I don’t know, because I’m not certain whom to ask. I’m sure I’ll fall back on the patience of my designers. I’m using their files; they’re experts (and I truly believe that); they probably run into this from time to time. They’ll know.

But you begin to see the magnitude of the proofing chore. And that’s just one item I’m checking. (Makes sense, right? Start with the cover.)

You can’t check everything. That would require rereading over and over a book you’ve already been through close to 100 times. So you create a sample that will cover Here’s what I’m checking:

Check:
  • Cover —
    • Appearance in library —
  • DLH email link hot? —
  • TOC / links
    • 1
    • 15
    • 27
    • Sources
    • Back links
  • MAP 1 —
  • MAP 2 (CH. 16) —
  • CH. 16
    • Pullout quotations —
    • Footnotes
      • Format —
      • Links forward/back —
  • Photos End of CH. 17 (10) —
  • Source links: 5
    • Show as links? —
    • Links work —

Let’s see. I’m proofing this on five devices: The Kindle app on my MacBook Pro; Kindle app on my iPad; Kindle app on my iPhone; Kindle 1 and Kindle 2. I regret — really, but for this purpose only — NOT having a Windows system to test this on. You can only do so much. (Big lesson there: You can only do so much.)

So what do I do? What’s good enough? I counsel young people not to let the perfect be the enemy of the good (enough). I will try to follow my own advice. But those two cover issues HAVE to be resolved.

Meanwhile, I have the proof the printed book to proof — it arrives on Monday, maybe — and that will involve turning every page, if not rereading the entire text.

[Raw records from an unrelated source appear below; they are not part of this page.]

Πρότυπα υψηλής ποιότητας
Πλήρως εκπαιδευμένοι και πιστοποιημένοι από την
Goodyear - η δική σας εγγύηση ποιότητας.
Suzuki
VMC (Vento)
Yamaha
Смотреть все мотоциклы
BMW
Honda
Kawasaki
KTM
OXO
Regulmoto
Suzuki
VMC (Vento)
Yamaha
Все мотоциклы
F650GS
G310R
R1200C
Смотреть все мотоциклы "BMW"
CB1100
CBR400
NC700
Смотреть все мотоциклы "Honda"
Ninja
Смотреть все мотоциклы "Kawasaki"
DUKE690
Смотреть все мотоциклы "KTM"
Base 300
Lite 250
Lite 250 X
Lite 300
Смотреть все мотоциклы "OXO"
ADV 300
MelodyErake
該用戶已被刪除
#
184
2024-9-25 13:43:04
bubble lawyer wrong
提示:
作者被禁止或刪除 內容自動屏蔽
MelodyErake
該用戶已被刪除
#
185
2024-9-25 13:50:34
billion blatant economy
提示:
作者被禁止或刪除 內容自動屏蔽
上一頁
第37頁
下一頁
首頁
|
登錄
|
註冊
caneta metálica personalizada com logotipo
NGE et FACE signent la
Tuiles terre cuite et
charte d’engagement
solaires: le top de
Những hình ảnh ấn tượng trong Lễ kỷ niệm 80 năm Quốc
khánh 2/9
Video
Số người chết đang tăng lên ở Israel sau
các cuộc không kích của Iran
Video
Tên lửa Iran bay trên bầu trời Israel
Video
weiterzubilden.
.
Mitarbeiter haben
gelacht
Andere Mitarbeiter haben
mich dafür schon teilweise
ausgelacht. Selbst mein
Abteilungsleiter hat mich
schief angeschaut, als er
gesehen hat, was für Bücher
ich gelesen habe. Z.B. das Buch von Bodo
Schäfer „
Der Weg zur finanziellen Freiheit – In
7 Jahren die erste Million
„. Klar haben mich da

In addition, I have to upload all the files to Smashwords for distribution outside the Amazon world.

It’s just getting interesting.

Authors on Proofing

I was working on the proof of one of my poems all the morning, and took out a comma. In the afternoon I put it back again.
― Oscar Wilde

Picking up your first copy of a book you wrote, if there’s one typo, it will be on the page that your new book falls open to the first time you pick it up.
― Neil Gaiman

I do my best proofreading right after I hit send.